Fabrik: Can you share anything about the creative process - bringing together the story, location and Tory Burch’s fall collection?

Boldizsár: The collection helped me to build up the character in terms of the romantic and slightly 70’s psychedelic bohemian look. However the main inspiration for me was to imagine the persona was definitely coming from Elisa and her “aura”.

Fabrik: We noticed that you've worked with Vogue Italia on several features. As a filmmaker, what do you feel is key to building long-standing professional relationships with both clients and other creatives you work alongside?

Boldizsár: Well I actually find it quite hard to maintain professional relationships. It is challenging, especially on the level of Vogue Italia. Sadly Franca Sozzani passed away shortly after who gave my idea the green light for The Painting. In general, people move on and it is hard to keep in touch - It is a very tricky industry. You normally keep in touch when creating new relevant work which you can only really do it on that level if you are being asked to! So anybody who is in the process of having exciting works coming in should not relax and sit on any laurels, as this wave might pass and everybody is replaceable. There are so many gifted people out there.

Before this big shoot, I did work on a smaller scale Vogue Italia photo shoot, which is why I had the opportunity to pitch for the Venice film. I guess every job has the potential to get noticed and to be asked about working on another job. So the key to success is to keep working and be approachable. It is common sense, but somebody is always better than another, so act like you're the best person for the job.

Fabrik: Whilst on-set in Venice, were there any challenges you faced?

    Boldizsár: The biggest challenge of all was lack of time on set. The silver bullet for this was to hire a badass world class and experienced DP to be sure that we were not losing any time. It was a key move as if I risked working with new talent or anybody not 100% professional, the whole project could have failed. If for example we didn't shoot the mirror scene well or weren't able to finish then the whole film would have had no meaning.

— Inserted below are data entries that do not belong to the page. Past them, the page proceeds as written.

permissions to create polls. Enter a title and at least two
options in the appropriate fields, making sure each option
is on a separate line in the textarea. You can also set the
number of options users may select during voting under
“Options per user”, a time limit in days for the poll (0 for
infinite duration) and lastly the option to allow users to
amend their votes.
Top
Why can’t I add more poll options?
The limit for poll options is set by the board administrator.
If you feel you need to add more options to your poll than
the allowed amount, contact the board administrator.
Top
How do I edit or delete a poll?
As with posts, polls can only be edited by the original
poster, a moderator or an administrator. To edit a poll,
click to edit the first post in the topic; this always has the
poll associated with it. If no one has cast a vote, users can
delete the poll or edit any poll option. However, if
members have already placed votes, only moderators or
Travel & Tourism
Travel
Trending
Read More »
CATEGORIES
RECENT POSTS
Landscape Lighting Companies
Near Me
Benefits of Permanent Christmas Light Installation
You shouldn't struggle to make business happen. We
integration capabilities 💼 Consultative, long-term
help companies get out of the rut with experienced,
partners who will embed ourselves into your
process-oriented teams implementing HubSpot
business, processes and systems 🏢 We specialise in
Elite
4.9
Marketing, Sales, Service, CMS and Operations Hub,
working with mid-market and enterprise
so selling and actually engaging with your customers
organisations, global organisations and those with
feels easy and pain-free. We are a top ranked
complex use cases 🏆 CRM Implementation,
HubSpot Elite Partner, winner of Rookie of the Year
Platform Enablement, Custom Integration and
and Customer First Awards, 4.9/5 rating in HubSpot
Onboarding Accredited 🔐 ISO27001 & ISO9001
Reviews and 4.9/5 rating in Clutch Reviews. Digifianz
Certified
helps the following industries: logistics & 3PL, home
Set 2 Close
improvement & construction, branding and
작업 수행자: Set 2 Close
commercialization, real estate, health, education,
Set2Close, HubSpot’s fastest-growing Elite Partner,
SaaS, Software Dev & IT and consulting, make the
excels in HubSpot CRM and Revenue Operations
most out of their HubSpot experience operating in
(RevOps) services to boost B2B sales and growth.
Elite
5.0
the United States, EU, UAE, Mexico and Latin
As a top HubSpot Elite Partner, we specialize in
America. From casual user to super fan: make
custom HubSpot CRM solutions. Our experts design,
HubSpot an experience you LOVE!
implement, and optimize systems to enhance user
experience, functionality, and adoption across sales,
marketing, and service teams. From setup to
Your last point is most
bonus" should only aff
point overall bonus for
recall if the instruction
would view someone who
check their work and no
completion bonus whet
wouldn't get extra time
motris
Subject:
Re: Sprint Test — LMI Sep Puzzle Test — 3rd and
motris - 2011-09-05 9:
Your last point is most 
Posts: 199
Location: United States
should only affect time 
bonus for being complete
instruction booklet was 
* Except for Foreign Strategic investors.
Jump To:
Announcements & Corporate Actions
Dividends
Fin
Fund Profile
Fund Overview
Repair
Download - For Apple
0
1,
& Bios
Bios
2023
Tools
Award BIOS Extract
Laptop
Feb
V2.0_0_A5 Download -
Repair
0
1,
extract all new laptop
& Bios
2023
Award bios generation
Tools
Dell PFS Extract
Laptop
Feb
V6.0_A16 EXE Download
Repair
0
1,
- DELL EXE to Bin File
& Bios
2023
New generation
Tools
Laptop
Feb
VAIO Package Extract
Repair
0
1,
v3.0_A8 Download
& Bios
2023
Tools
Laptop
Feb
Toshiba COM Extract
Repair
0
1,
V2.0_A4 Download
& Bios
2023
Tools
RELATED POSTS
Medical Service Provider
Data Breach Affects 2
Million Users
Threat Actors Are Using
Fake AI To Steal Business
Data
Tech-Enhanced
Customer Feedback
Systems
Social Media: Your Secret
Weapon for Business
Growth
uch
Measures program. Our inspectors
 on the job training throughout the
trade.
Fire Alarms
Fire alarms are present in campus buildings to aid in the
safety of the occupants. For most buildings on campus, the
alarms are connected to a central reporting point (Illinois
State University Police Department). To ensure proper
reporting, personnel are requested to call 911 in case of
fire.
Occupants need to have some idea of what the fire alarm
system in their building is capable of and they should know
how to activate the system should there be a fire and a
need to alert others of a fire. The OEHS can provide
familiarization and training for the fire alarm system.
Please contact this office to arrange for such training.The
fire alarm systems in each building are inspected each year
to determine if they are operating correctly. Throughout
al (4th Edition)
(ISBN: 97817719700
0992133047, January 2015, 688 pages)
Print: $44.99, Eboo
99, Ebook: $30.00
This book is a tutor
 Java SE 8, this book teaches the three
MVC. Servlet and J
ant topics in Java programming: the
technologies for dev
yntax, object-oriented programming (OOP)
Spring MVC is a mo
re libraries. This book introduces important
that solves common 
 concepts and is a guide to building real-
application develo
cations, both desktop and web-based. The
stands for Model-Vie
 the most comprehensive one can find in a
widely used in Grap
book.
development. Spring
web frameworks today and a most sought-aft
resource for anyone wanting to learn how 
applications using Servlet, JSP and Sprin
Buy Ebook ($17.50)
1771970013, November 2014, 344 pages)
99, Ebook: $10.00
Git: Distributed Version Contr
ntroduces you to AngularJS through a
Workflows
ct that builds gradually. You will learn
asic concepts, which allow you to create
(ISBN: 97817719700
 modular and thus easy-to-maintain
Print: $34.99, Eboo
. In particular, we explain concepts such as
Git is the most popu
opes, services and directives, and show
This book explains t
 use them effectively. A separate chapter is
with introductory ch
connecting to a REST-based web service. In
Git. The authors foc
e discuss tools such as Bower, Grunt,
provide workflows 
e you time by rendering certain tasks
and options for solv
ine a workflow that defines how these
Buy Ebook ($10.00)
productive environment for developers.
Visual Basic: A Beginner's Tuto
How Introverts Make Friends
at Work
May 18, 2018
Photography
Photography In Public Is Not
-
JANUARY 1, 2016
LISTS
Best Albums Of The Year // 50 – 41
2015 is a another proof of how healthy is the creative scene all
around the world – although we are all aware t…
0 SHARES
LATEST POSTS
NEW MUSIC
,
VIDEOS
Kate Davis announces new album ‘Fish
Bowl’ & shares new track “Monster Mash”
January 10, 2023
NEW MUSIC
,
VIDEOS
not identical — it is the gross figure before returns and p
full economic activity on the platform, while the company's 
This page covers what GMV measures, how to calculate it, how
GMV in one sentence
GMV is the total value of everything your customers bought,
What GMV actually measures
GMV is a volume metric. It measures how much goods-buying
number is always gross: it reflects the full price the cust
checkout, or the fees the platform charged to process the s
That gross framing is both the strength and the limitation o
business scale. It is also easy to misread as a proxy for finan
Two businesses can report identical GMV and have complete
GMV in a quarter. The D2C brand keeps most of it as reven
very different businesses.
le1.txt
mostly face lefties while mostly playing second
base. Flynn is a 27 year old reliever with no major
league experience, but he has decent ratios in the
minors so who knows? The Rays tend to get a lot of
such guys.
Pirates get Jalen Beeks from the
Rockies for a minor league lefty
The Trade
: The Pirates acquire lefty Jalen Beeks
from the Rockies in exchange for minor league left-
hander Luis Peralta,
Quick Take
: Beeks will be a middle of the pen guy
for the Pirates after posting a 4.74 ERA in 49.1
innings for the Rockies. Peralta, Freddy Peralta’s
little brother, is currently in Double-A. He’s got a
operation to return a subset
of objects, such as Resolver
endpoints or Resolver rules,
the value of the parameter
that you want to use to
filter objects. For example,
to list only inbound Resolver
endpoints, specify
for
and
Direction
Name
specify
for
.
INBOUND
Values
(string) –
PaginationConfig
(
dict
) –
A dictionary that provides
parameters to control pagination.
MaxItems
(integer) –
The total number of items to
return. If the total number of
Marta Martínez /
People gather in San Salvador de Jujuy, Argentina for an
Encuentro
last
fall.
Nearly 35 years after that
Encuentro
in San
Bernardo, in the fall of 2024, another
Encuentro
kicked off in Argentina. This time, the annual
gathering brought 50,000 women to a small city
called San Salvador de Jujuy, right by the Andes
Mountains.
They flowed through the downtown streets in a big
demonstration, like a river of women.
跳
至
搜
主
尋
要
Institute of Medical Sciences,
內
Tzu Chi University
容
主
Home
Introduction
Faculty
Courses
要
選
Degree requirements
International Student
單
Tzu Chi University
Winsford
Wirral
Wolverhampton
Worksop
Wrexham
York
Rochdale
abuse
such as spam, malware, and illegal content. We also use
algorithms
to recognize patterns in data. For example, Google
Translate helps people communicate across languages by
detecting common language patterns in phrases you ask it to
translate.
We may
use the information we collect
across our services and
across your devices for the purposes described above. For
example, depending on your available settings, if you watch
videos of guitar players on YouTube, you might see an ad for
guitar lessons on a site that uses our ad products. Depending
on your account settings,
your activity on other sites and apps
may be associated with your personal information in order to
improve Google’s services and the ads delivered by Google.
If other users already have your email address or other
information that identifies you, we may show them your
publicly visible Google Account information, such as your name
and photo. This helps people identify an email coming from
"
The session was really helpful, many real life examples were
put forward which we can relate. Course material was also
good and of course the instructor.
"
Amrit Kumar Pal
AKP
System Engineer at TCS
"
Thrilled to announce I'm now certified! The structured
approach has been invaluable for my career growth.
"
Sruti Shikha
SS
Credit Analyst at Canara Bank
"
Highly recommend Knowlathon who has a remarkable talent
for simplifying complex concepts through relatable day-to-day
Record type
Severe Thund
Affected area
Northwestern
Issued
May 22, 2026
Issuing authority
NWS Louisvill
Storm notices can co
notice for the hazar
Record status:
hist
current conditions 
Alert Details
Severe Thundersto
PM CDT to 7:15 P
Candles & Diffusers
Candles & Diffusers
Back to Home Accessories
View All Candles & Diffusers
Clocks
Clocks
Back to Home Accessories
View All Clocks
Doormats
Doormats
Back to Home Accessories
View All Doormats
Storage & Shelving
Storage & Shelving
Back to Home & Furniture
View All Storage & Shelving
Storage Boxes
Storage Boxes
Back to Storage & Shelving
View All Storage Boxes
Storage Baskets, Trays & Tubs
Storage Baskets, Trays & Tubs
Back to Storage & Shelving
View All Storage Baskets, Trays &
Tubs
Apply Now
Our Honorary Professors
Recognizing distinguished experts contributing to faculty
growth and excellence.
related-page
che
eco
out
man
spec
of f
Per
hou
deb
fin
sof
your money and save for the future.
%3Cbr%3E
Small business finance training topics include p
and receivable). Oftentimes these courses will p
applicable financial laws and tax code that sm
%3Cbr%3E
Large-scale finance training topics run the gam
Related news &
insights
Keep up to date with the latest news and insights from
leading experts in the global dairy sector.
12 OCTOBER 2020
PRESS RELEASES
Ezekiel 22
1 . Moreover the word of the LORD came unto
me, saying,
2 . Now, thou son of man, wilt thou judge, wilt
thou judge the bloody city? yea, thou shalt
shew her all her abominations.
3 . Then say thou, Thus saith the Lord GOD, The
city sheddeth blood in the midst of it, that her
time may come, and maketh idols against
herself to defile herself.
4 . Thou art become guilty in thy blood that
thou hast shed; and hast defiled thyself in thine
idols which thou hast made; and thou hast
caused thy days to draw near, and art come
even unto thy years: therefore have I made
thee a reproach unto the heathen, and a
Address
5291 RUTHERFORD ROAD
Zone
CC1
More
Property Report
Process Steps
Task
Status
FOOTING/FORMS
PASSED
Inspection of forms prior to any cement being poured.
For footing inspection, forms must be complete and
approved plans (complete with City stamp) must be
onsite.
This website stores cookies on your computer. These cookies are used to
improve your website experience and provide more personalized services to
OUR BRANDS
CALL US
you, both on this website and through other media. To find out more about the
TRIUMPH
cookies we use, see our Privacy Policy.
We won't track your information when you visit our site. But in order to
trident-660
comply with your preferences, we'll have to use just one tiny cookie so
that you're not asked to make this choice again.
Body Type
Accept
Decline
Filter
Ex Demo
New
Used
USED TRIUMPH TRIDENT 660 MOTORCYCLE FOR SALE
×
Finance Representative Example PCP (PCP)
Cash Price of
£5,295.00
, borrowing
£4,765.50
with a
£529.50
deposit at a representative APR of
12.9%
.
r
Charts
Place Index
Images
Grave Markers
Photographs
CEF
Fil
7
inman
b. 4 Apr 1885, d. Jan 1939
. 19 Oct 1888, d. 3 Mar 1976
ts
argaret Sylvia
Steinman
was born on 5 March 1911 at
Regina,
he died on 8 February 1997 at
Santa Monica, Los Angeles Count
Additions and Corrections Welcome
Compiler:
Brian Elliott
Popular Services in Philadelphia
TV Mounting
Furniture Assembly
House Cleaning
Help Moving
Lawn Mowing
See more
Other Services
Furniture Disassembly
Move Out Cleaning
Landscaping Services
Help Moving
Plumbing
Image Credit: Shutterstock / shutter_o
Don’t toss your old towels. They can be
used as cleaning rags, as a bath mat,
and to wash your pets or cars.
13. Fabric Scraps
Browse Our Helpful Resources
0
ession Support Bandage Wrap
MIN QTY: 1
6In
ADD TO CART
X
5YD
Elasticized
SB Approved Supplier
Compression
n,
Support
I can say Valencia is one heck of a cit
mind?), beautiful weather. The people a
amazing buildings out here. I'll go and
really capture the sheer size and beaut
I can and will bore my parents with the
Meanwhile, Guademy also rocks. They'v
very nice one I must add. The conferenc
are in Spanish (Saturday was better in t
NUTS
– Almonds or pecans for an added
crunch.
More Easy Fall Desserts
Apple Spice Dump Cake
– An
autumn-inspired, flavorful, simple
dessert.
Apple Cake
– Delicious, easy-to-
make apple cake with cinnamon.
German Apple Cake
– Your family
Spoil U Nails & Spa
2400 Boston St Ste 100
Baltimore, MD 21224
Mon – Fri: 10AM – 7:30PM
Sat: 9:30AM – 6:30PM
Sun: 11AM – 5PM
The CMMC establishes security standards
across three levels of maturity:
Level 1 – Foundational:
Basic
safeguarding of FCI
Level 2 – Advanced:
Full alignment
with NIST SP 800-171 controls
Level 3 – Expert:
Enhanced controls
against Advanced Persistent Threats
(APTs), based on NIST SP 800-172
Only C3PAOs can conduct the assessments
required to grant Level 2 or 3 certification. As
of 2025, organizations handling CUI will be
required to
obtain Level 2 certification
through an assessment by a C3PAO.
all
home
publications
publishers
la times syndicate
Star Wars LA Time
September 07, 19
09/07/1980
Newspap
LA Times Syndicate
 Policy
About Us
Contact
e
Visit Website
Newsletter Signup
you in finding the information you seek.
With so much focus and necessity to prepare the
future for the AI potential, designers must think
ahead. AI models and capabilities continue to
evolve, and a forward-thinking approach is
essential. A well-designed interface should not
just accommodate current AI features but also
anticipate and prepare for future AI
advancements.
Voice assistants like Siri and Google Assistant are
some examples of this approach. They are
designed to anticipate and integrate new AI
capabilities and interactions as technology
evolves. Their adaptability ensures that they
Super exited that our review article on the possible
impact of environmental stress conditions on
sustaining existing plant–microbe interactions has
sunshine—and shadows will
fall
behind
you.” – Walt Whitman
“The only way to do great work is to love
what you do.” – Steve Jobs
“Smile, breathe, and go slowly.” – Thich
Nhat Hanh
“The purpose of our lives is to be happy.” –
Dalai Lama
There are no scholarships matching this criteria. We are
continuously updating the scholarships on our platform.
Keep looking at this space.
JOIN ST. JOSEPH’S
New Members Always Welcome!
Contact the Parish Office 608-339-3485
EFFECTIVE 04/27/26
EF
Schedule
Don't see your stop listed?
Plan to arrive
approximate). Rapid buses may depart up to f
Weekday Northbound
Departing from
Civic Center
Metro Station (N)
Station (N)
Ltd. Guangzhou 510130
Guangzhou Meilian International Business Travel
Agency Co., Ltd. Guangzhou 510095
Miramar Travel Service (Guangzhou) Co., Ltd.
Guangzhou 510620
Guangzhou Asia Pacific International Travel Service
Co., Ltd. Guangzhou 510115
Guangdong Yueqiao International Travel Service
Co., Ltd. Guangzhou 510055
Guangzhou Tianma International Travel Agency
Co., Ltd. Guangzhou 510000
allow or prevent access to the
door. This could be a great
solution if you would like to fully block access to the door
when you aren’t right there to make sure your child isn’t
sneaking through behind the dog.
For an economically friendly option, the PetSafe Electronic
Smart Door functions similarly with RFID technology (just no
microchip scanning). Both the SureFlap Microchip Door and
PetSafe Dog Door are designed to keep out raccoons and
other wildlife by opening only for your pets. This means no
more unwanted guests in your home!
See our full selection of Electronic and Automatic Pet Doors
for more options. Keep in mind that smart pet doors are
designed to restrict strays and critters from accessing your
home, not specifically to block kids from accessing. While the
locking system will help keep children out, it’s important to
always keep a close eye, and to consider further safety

    The other challenge was directing on a a large set as there are way more people looking at you and for what’s next, more than I'd ever had before. The confidence of Cinematographer Marcell Rev, who is a fellow Hungarian, was fantastic to have on-set. It can be chilling to work with big brands, high prestige and a famous actress. However Elisa, who I only communicated with on the day of the shoot, was extremely pro and got the vibe of the role in five minutes.

    Fabrik: Are you able to give us insight on any exciting new projects that you may have in the pipeline?

      Boldizsár: Well I am working on my first properly scripted fiction idea which will probably be a short with the potential to become a feature. It is an erotic psycho-thriller based in the world of celebrity. A large part of it is psychological as it is exploring the evergreen and reoccurring theme of isolated celebrity suffering. Other then that I am trying to keep working and get signed like many of us! I might be able to work in Dubai as I have a new agent there and that’s sounds super exciting too. However with the current pandemic everything is very fragile. I am planning to shoot more in the US as well which I'd love to do when I have the chance.

      Fabrik: Final question. What do you like most about Fabrik? What's your favourite feature?

      Boldizsár: Fabrik is fantastic as it is simple and feels unique. For my purpose it is great as I really wanted a website with a video background that works on an iPhone. I also love the pre-designed colour swatches which are fancy. Another great technical perk is the option to pull any of your videos from Vimeo or YouTube once linked to your account!